* [Excerpt provided]
Well, is there such a thing as a cursed place? This club is about two hours away from us. We started going there since November last year, it meets once a month and we have skipped several meeting since then; but every single time Rose has refused to work there. She is not even excited when we get there. I wonder if it was her first experience there? On her first mark, as soon as I send her a plane is flying low above us and fire and rescue squad sirens start blowing as soon as she takes off. I don't know. DH thinks it is because it is a long full day with a lot of time between runs. True, it is a 12 hour work day for 6 retrieves split in two series (three and three). The thing is that even in the first series she retrieves and she is ready to leave after each retrieve. The by the time we get to the second series she refuses to even go. 
I finally make her go and she brings the duck back. I said, well those are nasty ducks and in the water, so I asked for a bumper, she goes towards the bumper and then she just turns around RIGHT in front of it. She has NEVER done that before.

* [Work order 1]
In the post about Rose refusing to work at the club, what are the answers to these questions?
(a) How far from the writer is the club?
(b) How often does the club meet?
(c) How many retrieves make up the long work day, and how are they split?
* [Work order 2]
In the post about Rose, could you write out the passage starting at "I finally make" and ending at "done that before.", switching "bumper" to "training dummy"?
* [Work order 3]
Proceed with the post about Rose refusing to work at the club, picking up after its last sentence.
The records that come next are separate material.

* [Data]
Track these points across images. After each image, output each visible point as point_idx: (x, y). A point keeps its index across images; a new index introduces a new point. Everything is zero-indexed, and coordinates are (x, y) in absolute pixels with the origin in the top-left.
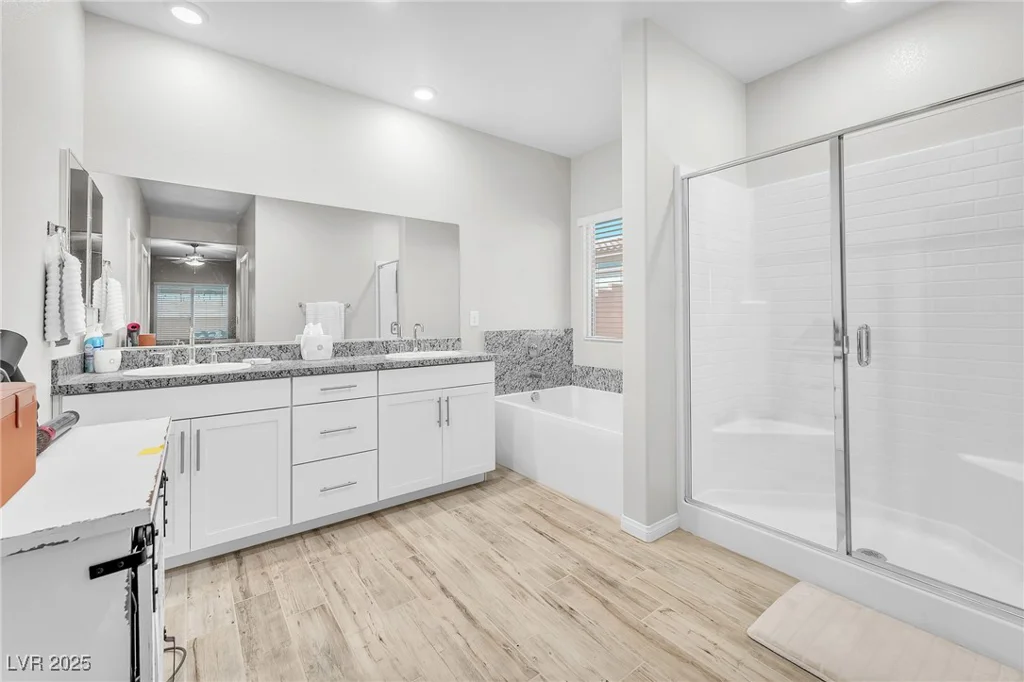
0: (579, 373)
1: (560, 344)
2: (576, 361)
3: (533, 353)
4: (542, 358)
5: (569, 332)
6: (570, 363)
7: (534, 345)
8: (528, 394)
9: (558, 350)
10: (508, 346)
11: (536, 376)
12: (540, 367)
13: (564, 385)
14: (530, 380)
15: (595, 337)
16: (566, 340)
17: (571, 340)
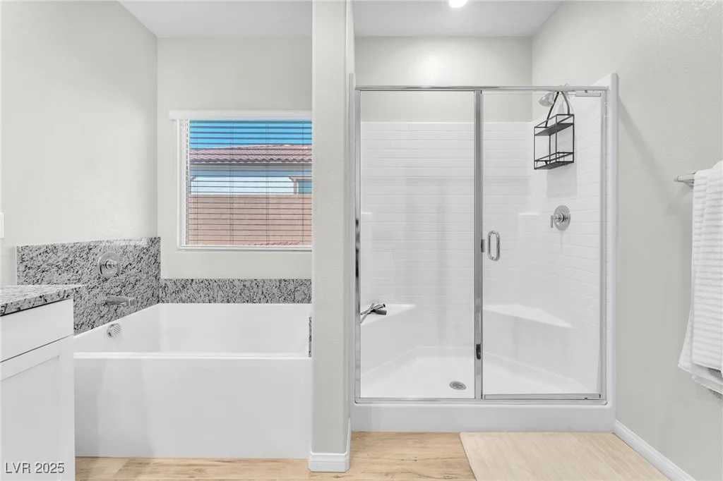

==

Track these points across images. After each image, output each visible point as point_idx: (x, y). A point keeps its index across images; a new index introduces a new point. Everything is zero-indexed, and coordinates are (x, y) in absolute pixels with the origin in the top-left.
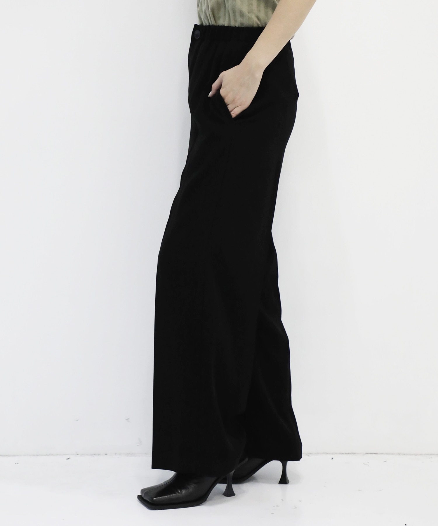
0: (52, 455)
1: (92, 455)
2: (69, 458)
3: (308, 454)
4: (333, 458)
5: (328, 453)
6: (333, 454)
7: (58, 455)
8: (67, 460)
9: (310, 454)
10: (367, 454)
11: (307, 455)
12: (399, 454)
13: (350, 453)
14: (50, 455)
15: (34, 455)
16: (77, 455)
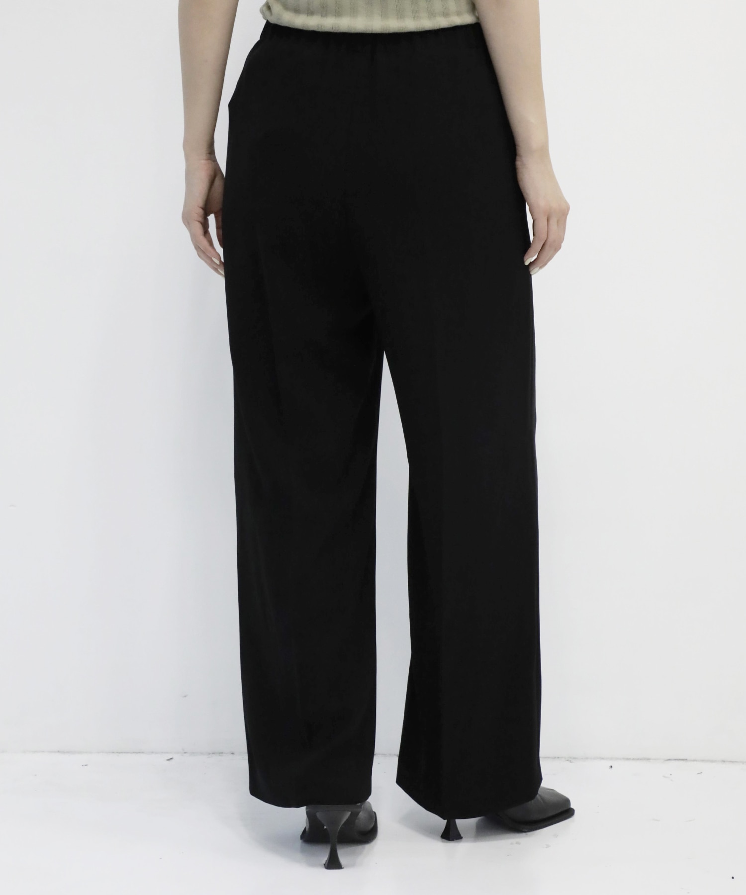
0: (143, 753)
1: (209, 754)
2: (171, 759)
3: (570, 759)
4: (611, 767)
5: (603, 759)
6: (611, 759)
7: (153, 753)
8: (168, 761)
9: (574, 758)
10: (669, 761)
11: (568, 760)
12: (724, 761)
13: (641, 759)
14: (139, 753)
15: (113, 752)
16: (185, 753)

* [Written reply 1]
(a) About two hours away.
(b) Once a month.
(c) Six retrieves, split into two series of three.

* [Written reply 2]
I finally make her go and she brings the duck back. I said, well those are nasty ducks and in the water, so I asked for a training dummy, she goes towards the training dummy and then she just turns around RIGHT in front of it. She has NEVER done that before.

* [Written reply 3]
I wonder if maybe a flier would make her more excited about this place. She has been on 4 different ponds since May this year, on land at the cabin, on different farm lands and she has never acted like this except at this club. I am at a complete loss. 
On the good side Darcy hit all her marks and she did absolutely wonderful.


----------



## Alaska7133

Cogratulations on the WCX!


----------



## boomers_dawn

We didn't do any REAL training yesterday, I had too much to do after work, but I read one of the articles in GR News before bed, the one about getting from Junior to Senior by Buck Shope. I tried to read it before but when I got to the part about standards my attn span expired.

So .. I liked his idea about line manners (works for noise too!) - he suggested if any noise, creeping, movement that's below the standard, pick up the object, don't take the dog offline as that increases excitement, and re-throw with DECREASING excitement (e.g. silent, less distance) until the dog is SUCESSFUL, and that it may take time but the dog would eventually get it.

I'm going to discuss w/ the training buds and try this next time. 

The article also went on describe a method of teaching triples that was kind of novel. You hear so many people debating about rehearsing and rethrows, but I would like to try it too. The only problem is (for me at least) it was complex with steps I would need to break down, understand, and digest. I would have to study it over time, draw pictures and make notes to "get it".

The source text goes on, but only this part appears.